This is a place to discuss this blog article which shows an example of a formal assessment of heterogeneity of treatment effect, shows how to use penalized maximum likelihood estimation to get patient-specific efficacy estimates, and discusses odds ratios, absolute risk differences, and risk ratios.
This topic is also the place to discuss this blog article which shows how personalization of efficacy estimates can result in worse estimates for individuals if HTE is not large.
i wonder then about some journals’ requirement for eg sex-specific estimates of the effect eg Circulation: “Please provide sex-specific and/or race/ethnicity-specific data when appropriate in describing the outcomes of epidemiologic analyses or clinical trials, or specifically state that no sex-based or race/ethnicity-based differences were present.” submission requirments. It’s not exactly clear if they’re alluding to a treatment interaction but i believe they are. As you note in the blog there is typically a serious lack of power, and thus the test it anti-conservative. The forest plot of ORs across subgroups that you describe would be a compelling visual however
The age-old NIH requirement was never quite appropriate because of the reason you mentioned Paul. This cannot be done reliably without borrowing of information, e.g., by putting a prior distribution on the interaction effect to assume that the response to tx for males is more like that for females than not. This Bayesian idea of having interactions “half in” and “half out” of the model is discussed well here.

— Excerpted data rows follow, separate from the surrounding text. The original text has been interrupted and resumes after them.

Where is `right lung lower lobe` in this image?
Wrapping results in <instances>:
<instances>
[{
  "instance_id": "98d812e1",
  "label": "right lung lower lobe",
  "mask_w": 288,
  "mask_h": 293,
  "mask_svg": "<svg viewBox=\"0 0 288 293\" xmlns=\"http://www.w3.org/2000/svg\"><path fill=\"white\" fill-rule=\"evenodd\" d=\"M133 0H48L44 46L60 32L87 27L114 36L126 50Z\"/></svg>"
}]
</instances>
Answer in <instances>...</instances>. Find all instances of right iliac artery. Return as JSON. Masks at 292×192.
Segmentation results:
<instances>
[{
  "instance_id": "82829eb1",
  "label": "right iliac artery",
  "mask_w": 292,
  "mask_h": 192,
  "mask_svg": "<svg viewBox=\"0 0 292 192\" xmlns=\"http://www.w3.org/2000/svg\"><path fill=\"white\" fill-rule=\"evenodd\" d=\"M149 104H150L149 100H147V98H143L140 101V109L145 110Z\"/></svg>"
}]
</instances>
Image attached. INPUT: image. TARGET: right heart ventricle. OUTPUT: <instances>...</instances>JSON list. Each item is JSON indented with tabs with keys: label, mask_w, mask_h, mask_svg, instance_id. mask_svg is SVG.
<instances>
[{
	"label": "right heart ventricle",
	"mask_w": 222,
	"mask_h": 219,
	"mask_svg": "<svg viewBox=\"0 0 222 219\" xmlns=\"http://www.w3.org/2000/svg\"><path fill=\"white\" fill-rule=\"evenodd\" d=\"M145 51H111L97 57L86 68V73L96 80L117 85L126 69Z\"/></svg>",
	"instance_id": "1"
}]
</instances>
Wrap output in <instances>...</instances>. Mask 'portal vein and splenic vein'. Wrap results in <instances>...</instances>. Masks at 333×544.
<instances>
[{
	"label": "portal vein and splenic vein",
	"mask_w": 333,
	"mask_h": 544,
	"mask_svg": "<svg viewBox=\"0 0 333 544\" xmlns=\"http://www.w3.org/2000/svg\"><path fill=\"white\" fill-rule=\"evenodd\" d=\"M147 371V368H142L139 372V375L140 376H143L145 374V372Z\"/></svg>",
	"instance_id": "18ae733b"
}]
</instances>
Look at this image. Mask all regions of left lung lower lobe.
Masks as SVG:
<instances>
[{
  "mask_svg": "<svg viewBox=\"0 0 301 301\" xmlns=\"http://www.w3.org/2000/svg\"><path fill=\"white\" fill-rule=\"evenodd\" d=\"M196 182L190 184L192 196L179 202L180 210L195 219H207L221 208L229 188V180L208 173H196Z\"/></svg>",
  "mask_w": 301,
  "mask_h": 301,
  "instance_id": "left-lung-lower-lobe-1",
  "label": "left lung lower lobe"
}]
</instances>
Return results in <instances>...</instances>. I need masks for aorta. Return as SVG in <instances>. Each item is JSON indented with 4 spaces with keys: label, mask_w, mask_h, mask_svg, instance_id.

I owe my OR love to @f2harrell and most of my day to day work being focused on whether or not HTE exists (as applied to systematic reviews). Will definitely be referring to this/adapting some of these visualizations for my own work.
it’s off topic ie not binary outcomes, but i wonder how one evaluates HTE with a rank-based composite. I’m not sure i’ve seen much literature on that, especially if you want to power on the interaction. In the social science literature they talk about “the adjusted rank transform test”. I’m not familiar with it and wondered if anyone had experience with this, maybe the probability index is used for the visual display and simulations for power estimation at the design stage… power est for composites seem tenuous anyway
Use the same methods as in the blog article but applied to a semiparametric ordinal regression model such as the proportional odds model (generalization of the Wilcoxon test).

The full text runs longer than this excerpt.